Maggie Michalczyk, RDN
Prep Time 45 mins
Cook Time 10 mins
Servings 10 servings


  • 2 lb sweet potatoes about 5-6
  • 2 tbsp butter melted
  • 1 cup unsweetened applesauce
  • 2 tsp. ground cinnamon
  • 1 tsp. salt
  • pinch of ground nutmeg
  • 1/2 cup chopped pecans
  • 1/4 cup Quaker® Gluten Free oats
  • 1/2 tsp. ground cinnamon
  • 1/2 tsp. salt
  • 1/4 tsp. ground allspice
  • 3/4 cup gluten free flour made from Quaker® Gluten Free oats
  • 1/3 cup coconut sugar
  • 3 tbsp. chilled unsalted butter or ghee cut into 1/2-inch cubes


  • Preheat oven to 450 degrees. Use a fork to poke holes all around each sweet potato. Bake in the oven for 45-50 minutes until the potatoes are tender. Remove from the oven and let cool. Turn the heat down to 375 degrees F.
  • Remove the sweet potato skins and place in the bowl of a food processor along with the applesauce. Blend until smooth. 
  • Add butter cinnamon, nutmeg, and salt. Blend once more until combined. 

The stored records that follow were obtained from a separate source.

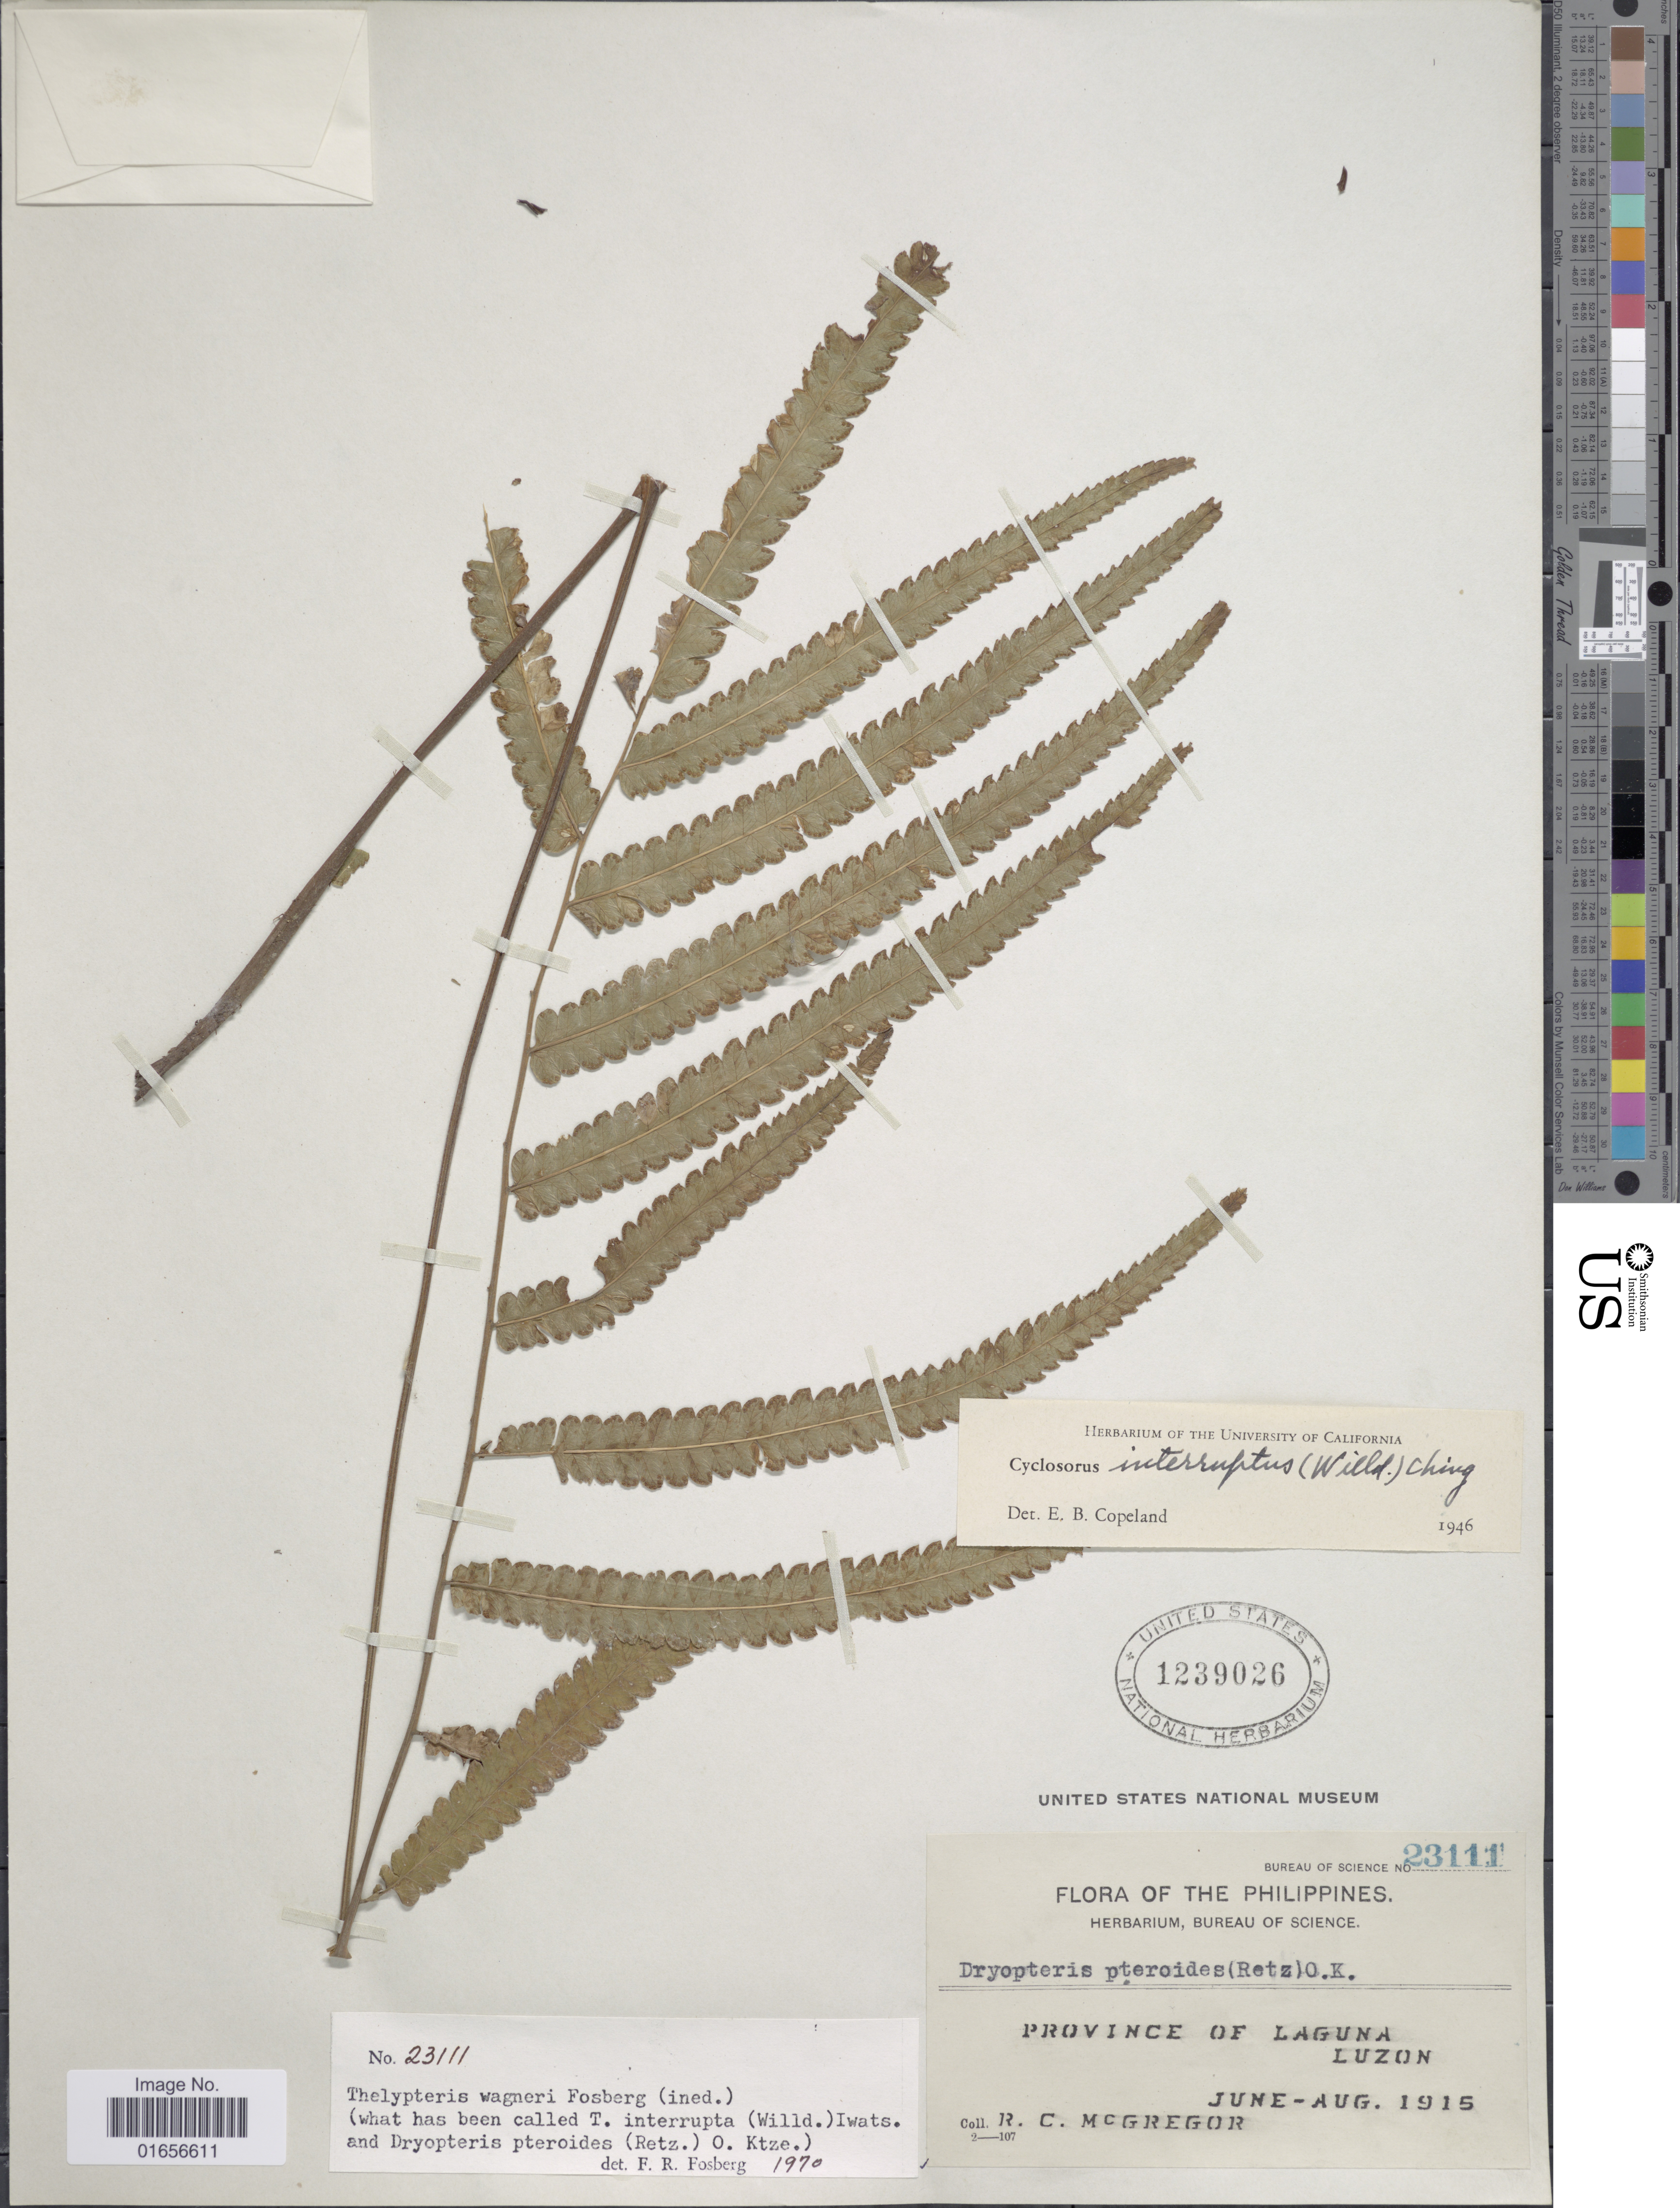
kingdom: Plantae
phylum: Tracheophyta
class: Polypodiopsida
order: Polypodiales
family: Thelypteridaceae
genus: Amphineuron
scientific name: Amphineuron terminans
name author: (J. Sm. ex Hook.) Holttum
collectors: R. C. McGregor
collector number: Bureau of Science 23111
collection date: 1915-06/1915-08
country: Philippines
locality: The Philippines, Province of Laguna, Luzon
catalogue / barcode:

  • Transfer to a 9X13 baking dish and prepare the oat crumble by adding all of the ingredients to a small bowl and mixing together. 
  • Sprinkle the topping onto the sweet potatoes and bake uncovered for 25 to 30 minutes until the top is lightly browned. 
  • Let cool, and serve. 
  • Store in an airtight container in the fridge for 3-4 days.